Wait, so how does slamming in powder as in just landing on your back and not tumbling compare to landing on a park landing like that? Does it hurt significantly less? the same?


----------



## Guest (Nov 13, 2008)

so you're saying if you completely over shoot the landing on a powder landing and land more in the flats on powder its not gonna hurt as bad if you did it on a park landing?


----------



## Guest (Nov 13, 2008)

I apologize if I'm sounding like a huge idiot. I was just wondering cause like I always see in videos the pros over clearing the landings and just like canon balling into the powdery flats(like when they just thud and dont tumble) and I always ask myself "does that even hurt??"


----------



## Guest (Nov 13, 2008)

I meant 80 km/hr, not mph! Not yet anyways!


----------



## Perpetual3am (Nov 19, 2007)

Snowjoe said:


> If you tomahawk really bad you can be left the next day with blood blisters in your hands and feet from the blood being pushed to each end of your body!

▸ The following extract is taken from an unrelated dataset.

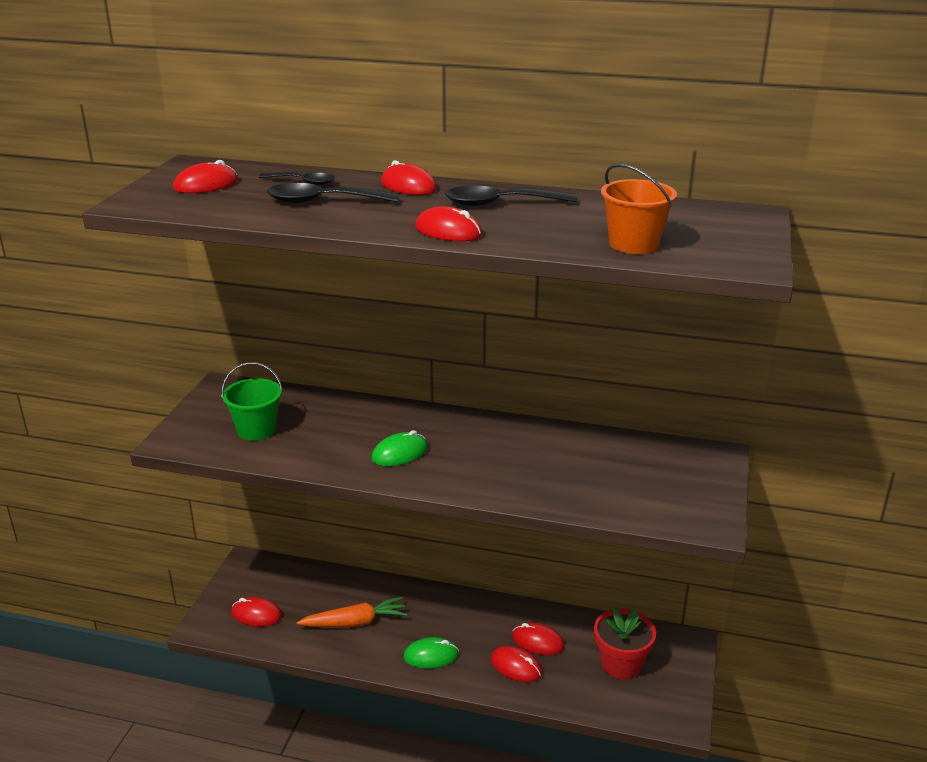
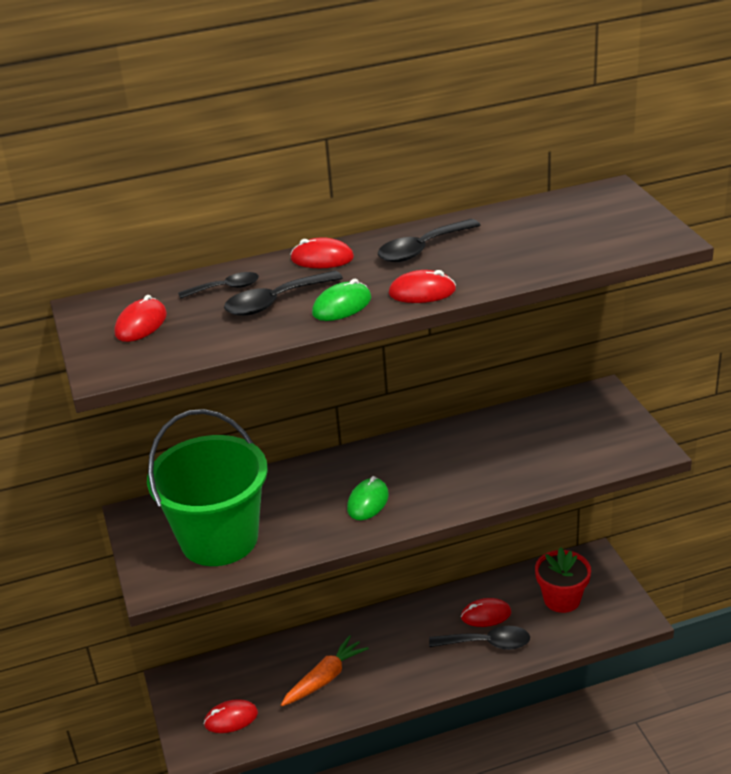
camera: 30 degrees left, 5 degrees up
(256, 429) = (219, 539): green bucket -> green bucket, size x1.97
(431, 655) = (414, 671): green mouse -> green mouse (342, 306)
(516, 666) = (487, 643): red mouse -> black spoon
(634, 244) = (570, 251): orange bucket -> none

Does that really happen? I've taken a few tumbles at speed and couldn't imagine how fast you'd have to go to produce blisters.


----------



## Snowjoe (Jul 3, 2007)

Your looking at slopes beyond what sane people would consider rideable for something like that! Serious serious speed down serious pitches. Although at that point you have way bigger worries than a few blisters on you!:laugh:


----------